I have a hard time coming up with things to post on here... but I figured I have some time right now and I might as well get something up.
Now the great quest to find something worthwhile to post about...
I guess I should just report on what we're up to right now. We moved! Sort of. The kids and I are in Idaho for a month and a half. It's been good, and hard. Very, very hard. We don't like being away from daddy. Not. one. bit.
So, why are we here for so long without Scott? I was planning on coming up the end of July to hit my family reunion and Scott would follow on the 14th of August after the class he's teaching for Texas A&M was over. Then a few things changed. I learned that my 95 year-old grandpa was sick. I wanted to see him before he passed away. Scott and I talked it over and decided we'd play things by ear and keep up on his health situation. Then we received a call that Scott's grandfather had passed away. He had been sick for a long time and was happy to move on. We determined the most cost effective way to make things work would be to drive up as a family to attend the funeral. The Scott would fly home to Texas (had to teach that class) then return mid August to spend some time with family then drive home with us. Great idea! Right?!?
It was a good idea, and I still think it has been our best option, but boy oh boy has it been hard. You see, we failed to recognize that we would be apart for 45 days! The longest we have ever been apart up til now has been two weeks. We hated it! We both swore we would never do that again... and yet, here I am, lamenting the fact that my sweet husband is miles and miles away.

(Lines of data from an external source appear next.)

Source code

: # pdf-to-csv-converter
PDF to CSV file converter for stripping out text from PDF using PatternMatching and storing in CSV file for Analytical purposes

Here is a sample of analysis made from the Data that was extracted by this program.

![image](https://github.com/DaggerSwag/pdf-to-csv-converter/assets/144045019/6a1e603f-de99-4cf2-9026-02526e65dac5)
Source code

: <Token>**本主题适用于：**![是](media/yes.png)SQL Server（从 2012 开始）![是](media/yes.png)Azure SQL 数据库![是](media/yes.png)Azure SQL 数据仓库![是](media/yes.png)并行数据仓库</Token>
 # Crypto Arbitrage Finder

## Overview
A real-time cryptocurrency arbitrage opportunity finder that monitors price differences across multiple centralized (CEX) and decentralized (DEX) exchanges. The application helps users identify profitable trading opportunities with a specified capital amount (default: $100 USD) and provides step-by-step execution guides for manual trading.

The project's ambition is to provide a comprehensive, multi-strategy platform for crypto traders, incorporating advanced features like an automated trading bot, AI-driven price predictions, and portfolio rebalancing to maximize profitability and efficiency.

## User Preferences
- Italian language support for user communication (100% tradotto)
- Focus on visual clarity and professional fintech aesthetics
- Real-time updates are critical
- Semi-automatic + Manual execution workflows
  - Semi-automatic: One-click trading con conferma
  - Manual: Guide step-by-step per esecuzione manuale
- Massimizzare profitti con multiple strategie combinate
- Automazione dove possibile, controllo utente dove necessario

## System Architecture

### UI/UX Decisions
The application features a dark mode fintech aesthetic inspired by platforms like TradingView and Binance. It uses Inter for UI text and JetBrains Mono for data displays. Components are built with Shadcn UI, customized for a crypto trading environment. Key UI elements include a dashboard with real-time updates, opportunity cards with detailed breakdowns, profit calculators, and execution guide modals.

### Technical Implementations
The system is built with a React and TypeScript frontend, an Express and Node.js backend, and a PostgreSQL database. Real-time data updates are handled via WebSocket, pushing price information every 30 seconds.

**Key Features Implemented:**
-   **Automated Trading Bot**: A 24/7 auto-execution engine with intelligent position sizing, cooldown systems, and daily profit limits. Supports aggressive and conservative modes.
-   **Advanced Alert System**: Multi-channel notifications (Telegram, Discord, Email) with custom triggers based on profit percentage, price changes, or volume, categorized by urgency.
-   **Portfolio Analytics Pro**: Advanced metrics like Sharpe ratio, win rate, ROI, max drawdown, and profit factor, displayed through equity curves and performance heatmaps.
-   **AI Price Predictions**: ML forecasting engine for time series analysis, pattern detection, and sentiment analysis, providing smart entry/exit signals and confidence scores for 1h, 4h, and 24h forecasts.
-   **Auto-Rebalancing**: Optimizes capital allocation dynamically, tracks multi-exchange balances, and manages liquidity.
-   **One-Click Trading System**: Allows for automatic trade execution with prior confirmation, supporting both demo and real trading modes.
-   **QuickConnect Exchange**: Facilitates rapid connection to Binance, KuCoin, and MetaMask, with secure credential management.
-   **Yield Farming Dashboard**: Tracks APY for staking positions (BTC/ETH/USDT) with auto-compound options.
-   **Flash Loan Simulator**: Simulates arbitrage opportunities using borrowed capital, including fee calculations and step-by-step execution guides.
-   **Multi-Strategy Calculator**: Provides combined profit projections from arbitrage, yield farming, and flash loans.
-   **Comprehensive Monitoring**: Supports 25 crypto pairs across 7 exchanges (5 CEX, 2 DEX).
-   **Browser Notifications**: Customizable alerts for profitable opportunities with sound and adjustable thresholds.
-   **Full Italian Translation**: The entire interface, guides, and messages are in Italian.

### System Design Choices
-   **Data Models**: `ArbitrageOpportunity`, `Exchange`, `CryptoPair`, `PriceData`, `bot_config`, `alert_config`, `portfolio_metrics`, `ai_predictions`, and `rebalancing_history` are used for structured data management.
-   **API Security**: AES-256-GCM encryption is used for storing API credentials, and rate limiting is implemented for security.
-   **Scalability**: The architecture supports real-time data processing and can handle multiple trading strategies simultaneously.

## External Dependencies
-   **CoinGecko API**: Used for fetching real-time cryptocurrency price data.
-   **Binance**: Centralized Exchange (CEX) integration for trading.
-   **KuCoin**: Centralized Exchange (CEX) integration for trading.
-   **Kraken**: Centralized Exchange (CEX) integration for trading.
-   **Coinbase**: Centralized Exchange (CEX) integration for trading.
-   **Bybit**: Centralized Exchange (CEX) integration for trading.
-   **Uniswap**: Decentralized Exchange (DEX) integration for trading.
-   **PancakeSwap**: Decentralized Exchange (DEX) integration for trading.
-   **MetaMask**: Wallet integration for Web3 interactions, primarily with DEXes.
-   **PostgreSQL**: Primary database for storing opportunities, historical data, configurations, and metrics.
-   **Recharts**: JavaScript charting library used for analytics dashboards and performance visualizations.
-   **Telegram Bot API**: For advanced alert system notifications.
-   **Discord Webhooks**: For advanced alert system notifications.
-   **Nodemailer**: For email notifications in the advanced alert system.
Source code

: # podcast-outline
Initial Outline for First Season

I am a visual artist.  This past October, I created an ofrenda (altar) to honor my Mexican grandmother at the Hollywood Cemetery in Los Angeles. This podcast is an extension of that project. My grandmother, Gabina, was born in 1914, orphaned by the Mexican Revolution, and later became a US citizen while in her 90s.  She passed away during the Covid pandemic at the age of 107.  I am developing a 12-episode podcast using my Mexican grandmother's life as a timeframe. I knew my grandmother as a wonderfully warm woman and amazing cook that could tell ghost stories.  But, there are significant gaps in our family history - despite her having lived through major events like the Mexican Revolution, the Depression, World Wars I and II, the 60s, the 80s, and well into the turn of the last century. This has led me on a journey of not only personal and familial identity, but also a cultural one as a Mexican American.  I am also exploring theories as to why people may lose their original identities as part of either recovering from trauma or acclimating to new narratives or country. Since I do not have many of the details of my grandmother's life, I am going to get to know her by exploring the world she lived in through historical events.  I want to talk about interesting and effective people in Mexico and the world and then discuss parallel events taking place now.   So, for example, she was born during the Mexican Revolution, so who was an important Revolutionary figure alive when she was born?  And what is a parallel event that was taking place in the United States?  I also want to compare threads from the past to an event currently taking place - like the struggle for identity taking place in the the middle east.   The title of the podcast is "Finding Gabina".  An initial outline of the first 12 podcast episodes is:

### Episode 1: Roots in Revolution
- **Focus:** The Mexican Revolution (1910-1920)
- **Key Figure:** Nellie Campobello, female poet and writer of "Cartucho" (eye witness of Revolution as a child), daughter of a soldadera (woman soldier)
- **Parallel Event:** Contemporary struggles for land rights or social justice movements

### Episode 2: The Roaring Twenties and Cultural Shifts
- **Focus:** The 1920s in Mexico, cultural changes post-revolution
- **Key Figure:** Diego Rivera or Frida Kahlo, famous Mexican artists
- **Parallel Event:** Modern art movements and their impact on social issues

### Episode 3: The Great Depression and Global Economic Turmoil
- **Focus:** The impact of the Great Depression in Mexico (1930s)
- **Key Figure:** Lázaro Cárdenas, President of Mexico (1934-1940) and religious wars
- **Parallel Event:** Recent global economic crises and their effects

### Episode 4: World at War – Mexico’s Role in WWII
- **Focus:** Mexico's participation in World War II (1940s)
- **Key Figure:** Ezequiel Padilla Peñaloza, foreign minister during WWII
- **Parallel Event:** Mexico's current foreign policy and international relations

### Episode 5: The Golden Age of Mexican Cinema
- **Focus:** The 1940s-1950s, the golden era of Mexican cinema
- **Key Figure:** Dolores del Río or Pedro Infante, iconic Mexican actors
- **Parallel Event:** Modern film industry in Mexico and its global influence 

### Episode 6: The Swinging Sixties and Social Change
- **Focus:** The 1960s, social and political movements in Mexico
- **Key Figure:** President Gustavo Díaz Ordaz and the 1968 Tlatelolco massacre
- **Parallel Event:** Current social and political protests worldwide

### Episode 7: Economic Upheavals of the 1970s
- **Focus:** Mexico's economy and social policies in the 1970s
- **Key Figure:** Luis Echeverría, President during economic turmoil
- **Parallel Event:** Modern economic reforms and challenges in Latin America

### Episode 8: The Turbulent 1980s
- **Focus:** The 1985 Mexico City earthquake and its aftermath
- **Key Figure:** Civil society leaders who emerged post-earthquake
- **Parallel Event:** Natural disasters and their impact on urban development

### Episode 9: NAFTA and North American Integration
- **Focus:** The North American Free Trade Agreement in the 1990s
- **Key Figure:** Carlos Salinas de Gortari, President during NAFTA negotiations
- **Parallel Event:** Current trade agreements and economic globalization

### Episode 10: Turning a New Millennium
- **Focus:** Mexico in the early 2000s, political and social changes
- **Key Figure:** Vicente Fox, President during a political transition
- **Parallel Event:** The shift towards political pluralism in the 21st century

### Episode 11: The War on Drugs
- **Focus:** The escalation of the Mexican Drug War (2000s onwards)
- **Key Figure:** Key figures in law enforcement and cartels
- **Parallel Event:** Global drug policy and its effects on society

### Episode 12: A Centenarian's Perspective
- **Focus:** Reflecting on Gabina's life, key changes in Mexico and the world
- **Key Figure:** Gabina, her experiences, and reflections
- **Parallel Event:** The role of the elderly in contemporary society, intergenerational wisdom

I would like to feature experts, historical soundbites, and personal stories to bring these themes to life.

We've called every day. Had scriptures and prayers together. Facetimed for hours (the kids love this). But still, I feel like half a person. I feel debilitated by some unseen source. And even as I sit here and complain, I know that there are so many people who have been separated for MUCH longer. And they have made this sacrifices while bringing new babies into the world and other life changing events.
I guess I've gained a new found respect for those who have been apart for military reasons, or even the early saints to left their families to serve missions. I'm just thankful we only have a month left. So, so thankful.